На это Габриель не отвечает: он снова задумывается о неудобствах бесконечности.
– Это вы принудили Кларка к самоубийству?
– Англичанин страдал бессонницей, аура у него была, как решето. Заметив изъян в его психической защите, я предъявил ему его собственные противоречия. Шок от столкновения с истиной – вот что его погубило. Он мнил себя достойным человеком и вдруг обнаружил, что на самом деле он – презренный захватчик.

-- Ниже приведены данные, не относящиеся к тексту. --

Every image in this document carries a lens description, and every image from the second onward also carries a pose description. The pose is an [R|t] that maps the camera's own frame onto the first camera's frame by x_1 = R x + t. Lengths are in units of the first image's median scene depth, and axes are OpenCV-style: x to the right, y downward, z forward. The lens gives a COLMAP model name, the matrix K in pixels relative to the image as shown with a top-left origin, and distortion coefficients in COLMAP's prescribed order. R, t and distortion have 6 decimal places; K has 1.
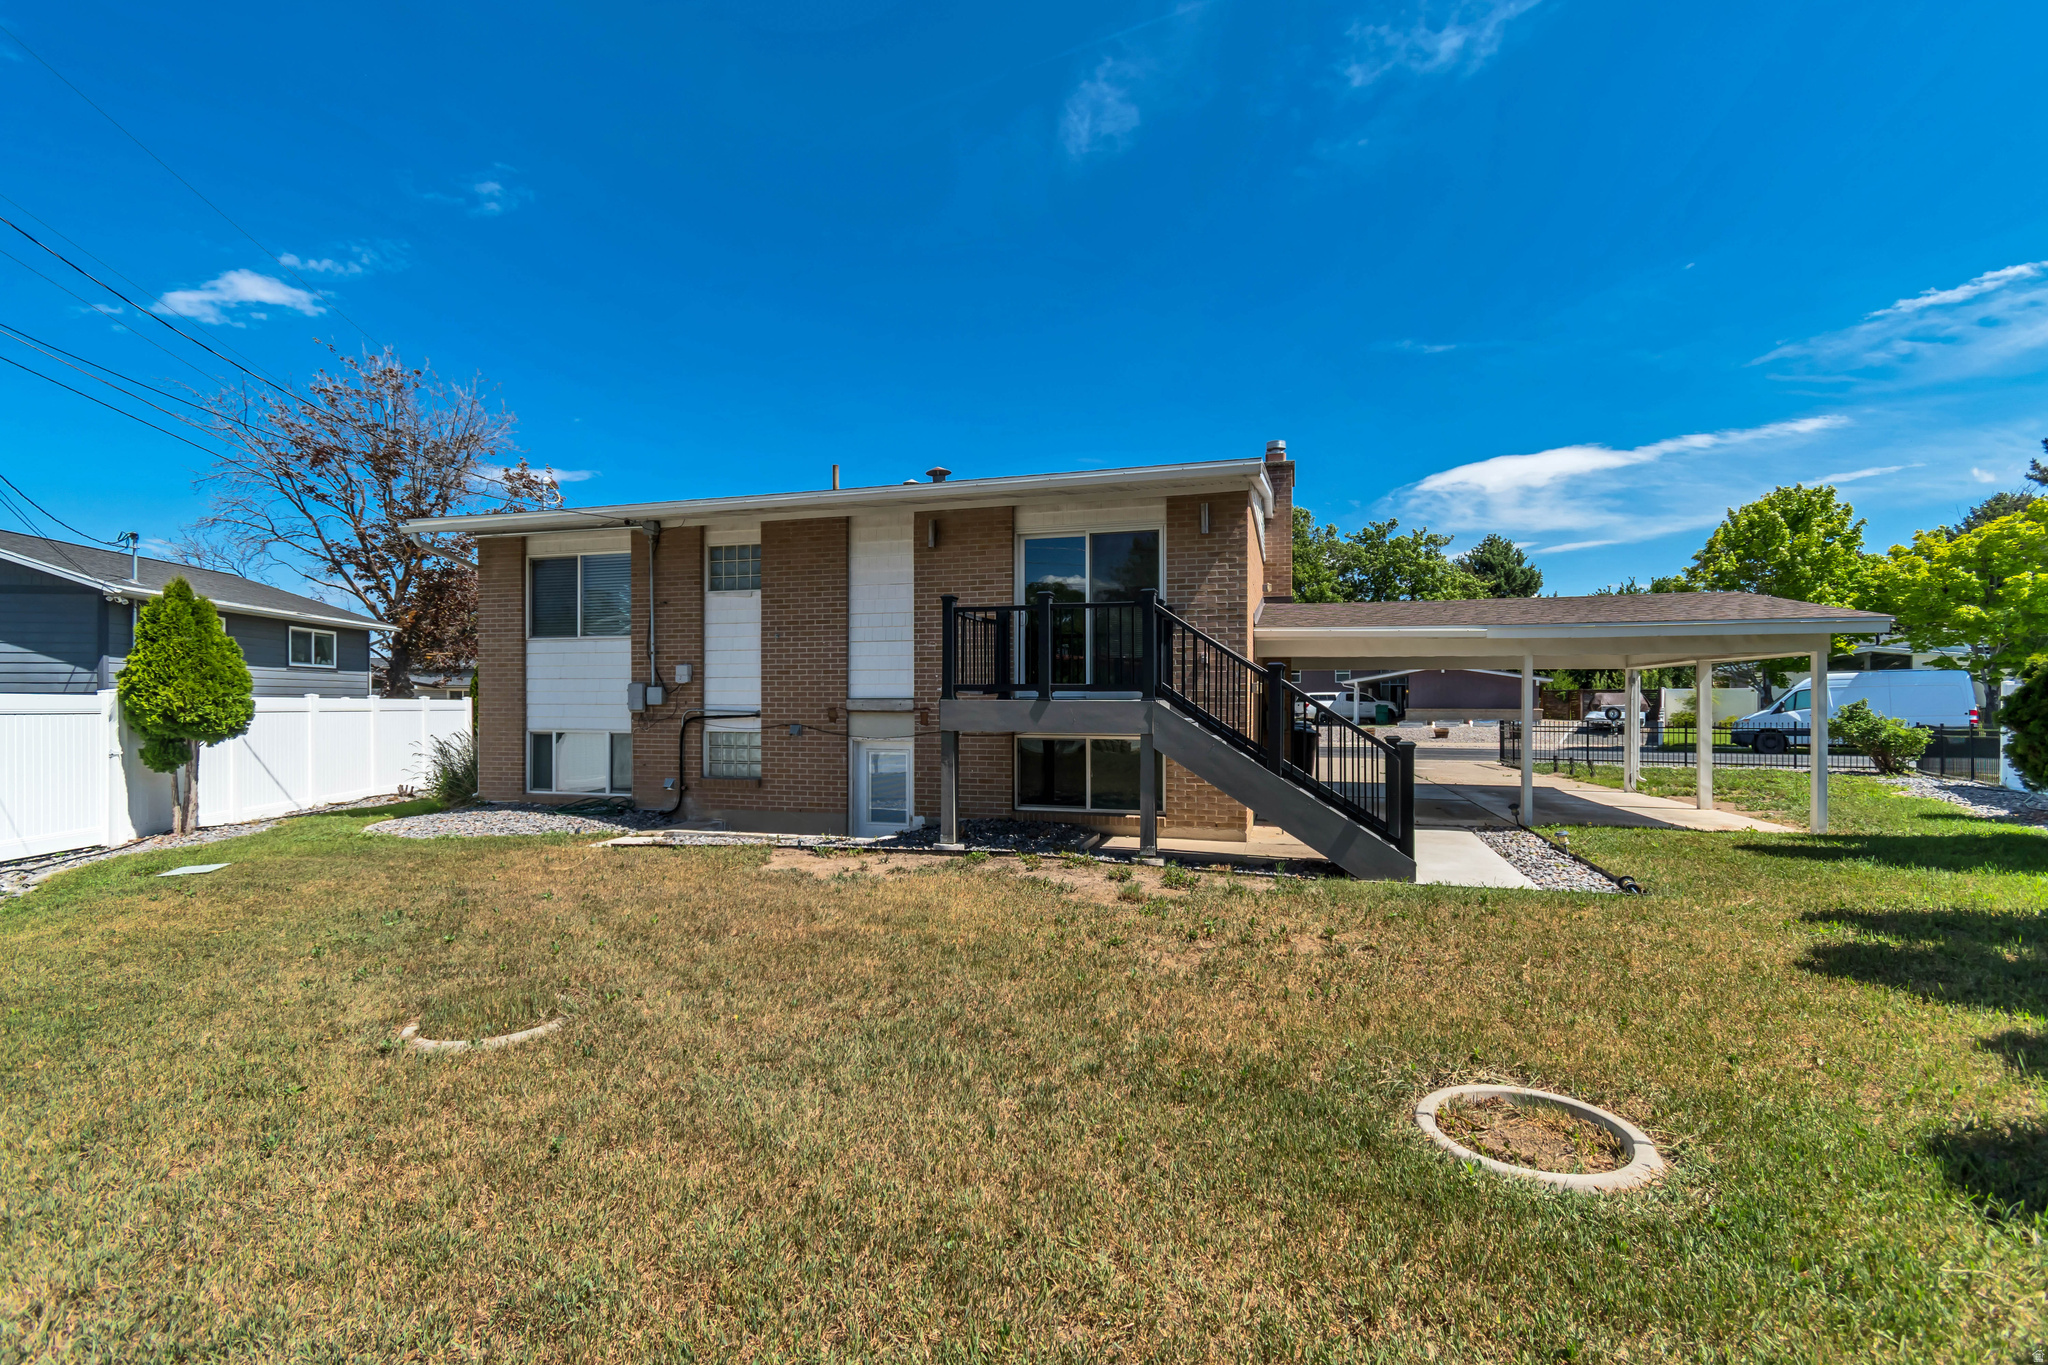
lens RADIAL K [[1025.2, 0, 907.8], [0, 1025.2, 664.7], [0, 0, 1]] dist [0.003377, -0.000508]
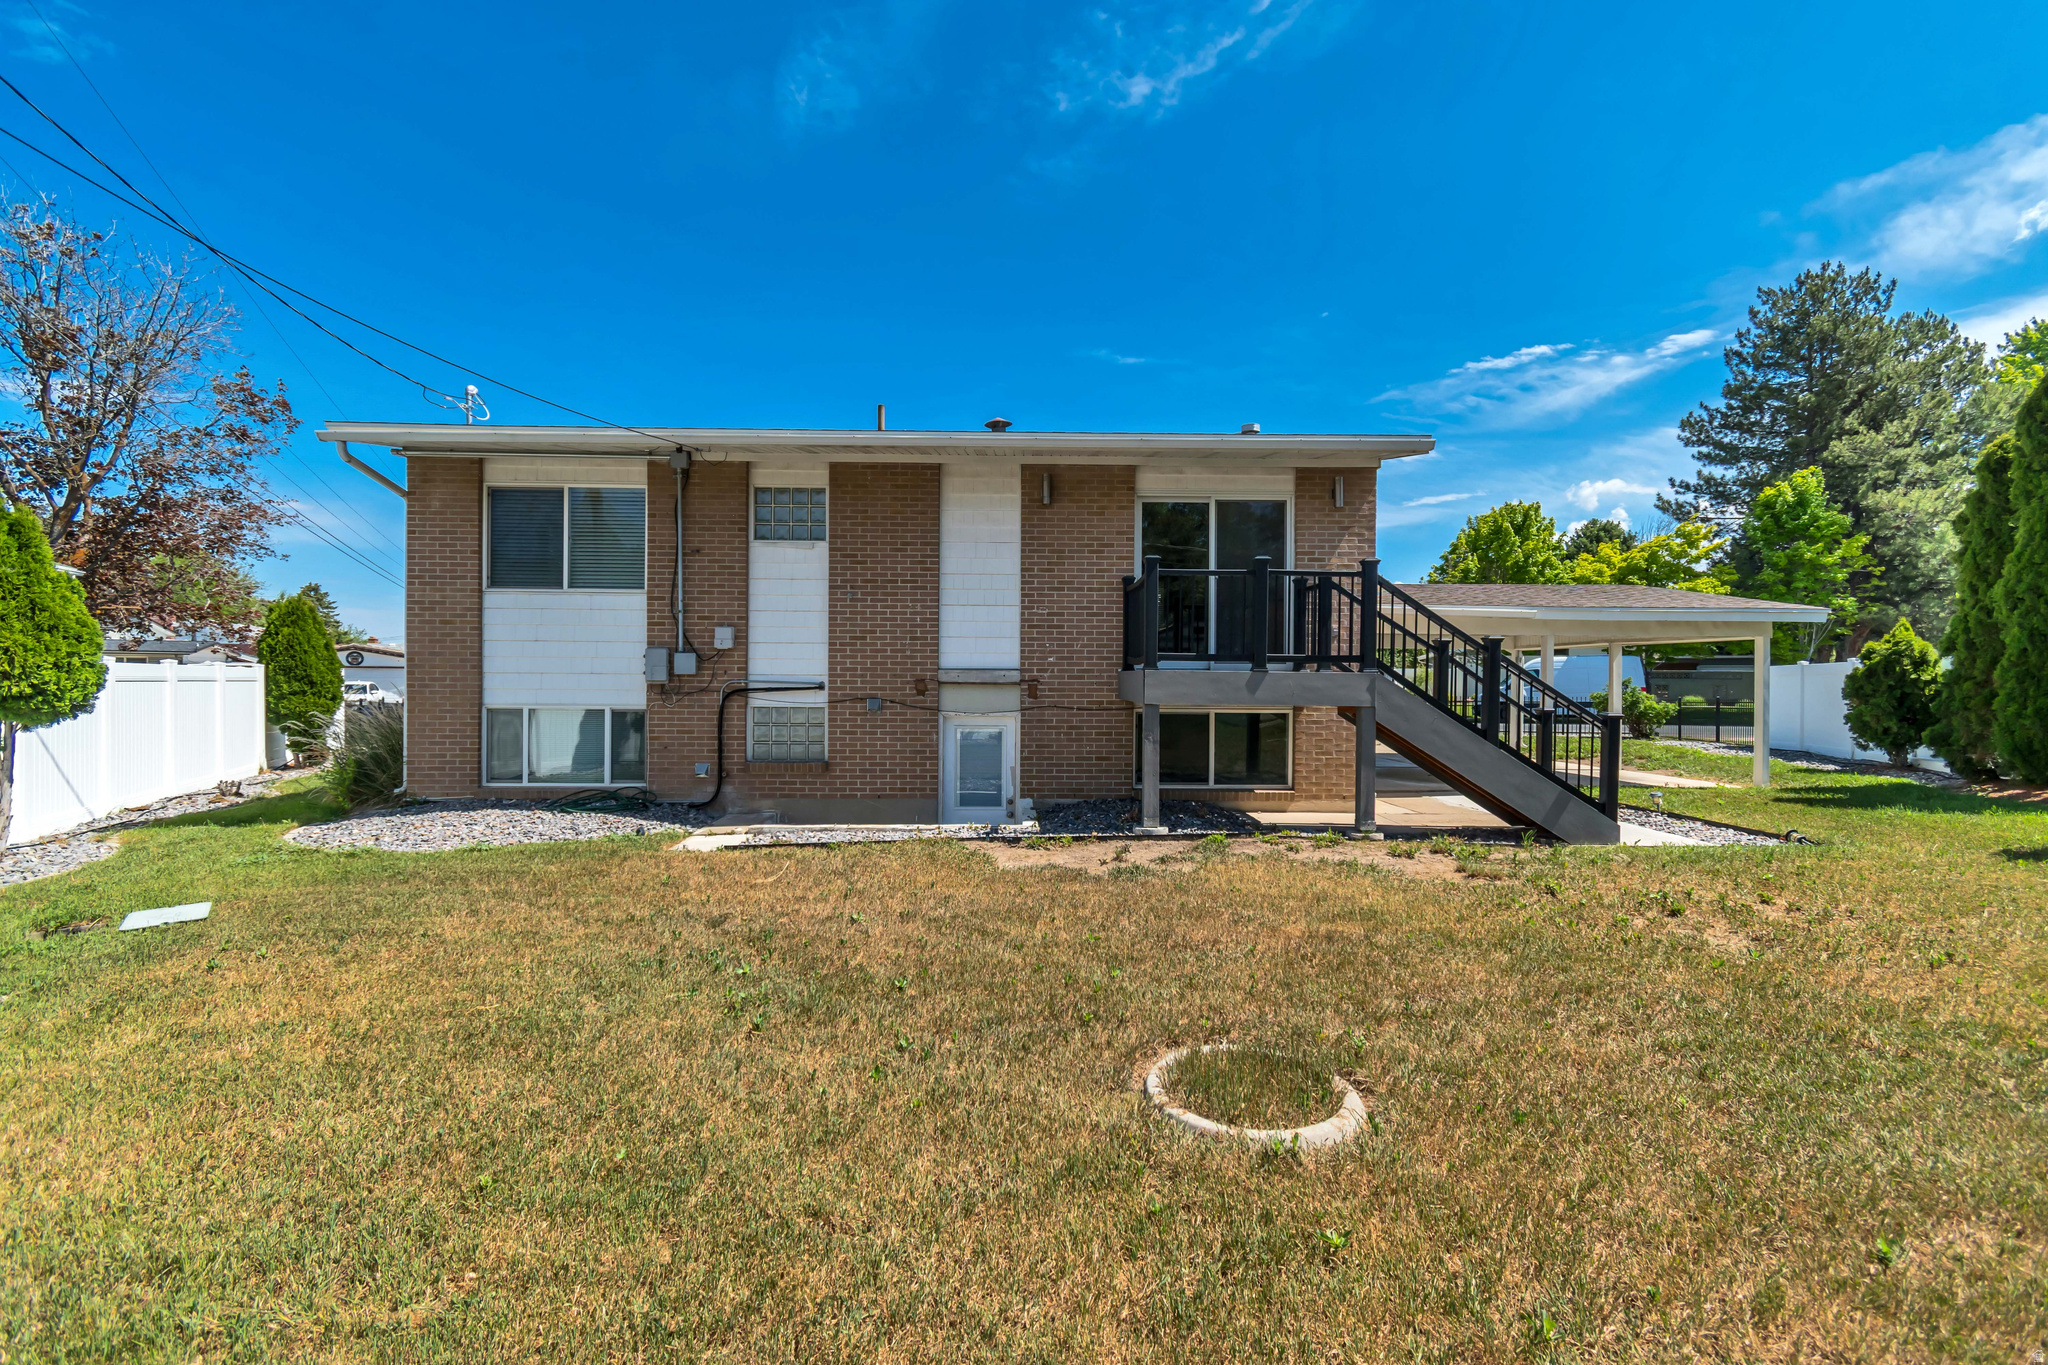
lens RADIAL K [[1025.2, 0, 907.8], [0, 1025.2, 664.7], [0, 0, 1]] dist [0.003377, -0.000508]
pose [[0.938595, 0.011054, 0.344844, -0.367920], [-0.018821, 0.999639, 0.019184, 0.012047], [-0.344507, -0.024496, 0.938464, 0.166562]]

Эктоплазма сипло хихикает.
– В любом случае Люси надо спасать, – подытоживает Габриель. – Она может предложить вам для перевоплощения высококачественный зародыш, господин барон.
– Меня не купишь, да и не желаю я перевоплощаться. Я всего лишь хочу властвовать в МОЕМ родовом замке, украшенном МОИМ гербом, и чтобы чужаки не переставляли в нем мебель, не рыли в шампиньоннице бассейн, не губили мой сад во французском стиле ради площадки для гольфа, не сбивали барельефы над камином, не устраивали в моем винном погребе виски-бар. Тем более не допущу, чтобы все это вытворял англичанин!
Тем временем в мире живых происходят свои события: одна из подробностей беседы привлекает особенное внимание полицейского.
– Вы сказали, что Валадье – ваш клиент?
– Берите выше: друг.
– Как вы это докажете?
– У меня есть номер его мобильного, хотите, позвоню?
– Его личный мобильный номер?
Люси достает смартфон, открывает список контактов и звонит. Из динамика доносится мужской голос, Люси убавляет звук, чтобы соблюсти конфиденциальность.
– Алло! Жан-Жак? Да, это я, Люси. Вынуждена попросить тебя о небольшой услуге. Да, иначе не позвонила бы… Хорошо… Просто здесь у меня двое твоих подчиненных, у меня с ними небольшие разногласия. Не мог бы ты уладить ситуацию?
– Я всего лишь выполняю свои обязанности! – подает голос полицейский-блондин.
Люси слушает собеседника, кивая головой, потом поворачивается к блондину.
– С вами желает говорить господин министр.
Полицейский не смеет взять гаджет, словно боится обжечься. Коллега прижимает смартфон к его уху. Раздается голос, полицейский молча слушает, потом бормочет:
– Да, месье министр… Конечно, месье министр. Разумеется, месье министр.
Потом он сконфуженно смотрит на медиума.
– Прошу меня извинить, мадемуазель Филипини.
Он вскакивает, его чернявый коллега поступает так же. Оба вежливо раскланиваются и вываливаются в дверь.
Кошки победно мяукают.
– Как видите, – говорит барон де Мериньяк, – Люси отлично справилась сама, мы правильно сделали, что не вмешались. Беспокоиться было не о чем. У нее есть к кому обратиться.
– Тем не менее вы убили Уильяма Кларка.
– Еще одно достоинство невидимого мира, прошу любить и жаловать: ни тебе полиции, ни суда, ни тюрьмы, вины, и той нет. Поймите, новичок, здесь можно вытворять что угодно, без всяких угрызений совести, забыв про мораль, – стопроцентная свобода. Палачи здесь соседствуют с убиенными, мерзавцы со святыми, и весь этот мирок процветает, не ведая ни малейшего трения. Я даже вот что вам открою: пожалуй, я навещу Кларка, чтобы спокойно ему растолковать, в чем состояла его ошибка.
Барон кувыркается через голову и улетает.
Габриель спускается к Люси, чья аура снова окрашивается в более теплые тона. Он знает, как этому поспособствовать. Прильнув к ее уху, он шепчет:
– Завтра я узнаю точный адрес Сами.
По ауре медиума разбегаются золотистые прожилки. Габриель убеждается, что он сильнее, чем думал: способен осчастливить женщину одной-единственной фразой.
Люси не до ужина, она спешит лечь в постель, чтобы уснуть и увидеть сны о завтрашнем дне. Ей не терпится найти след утраченной любви.
Что до покойного писателя, то он возвращается к своему деду. Ему хочется поскорее узнать разгадку собственной смерти.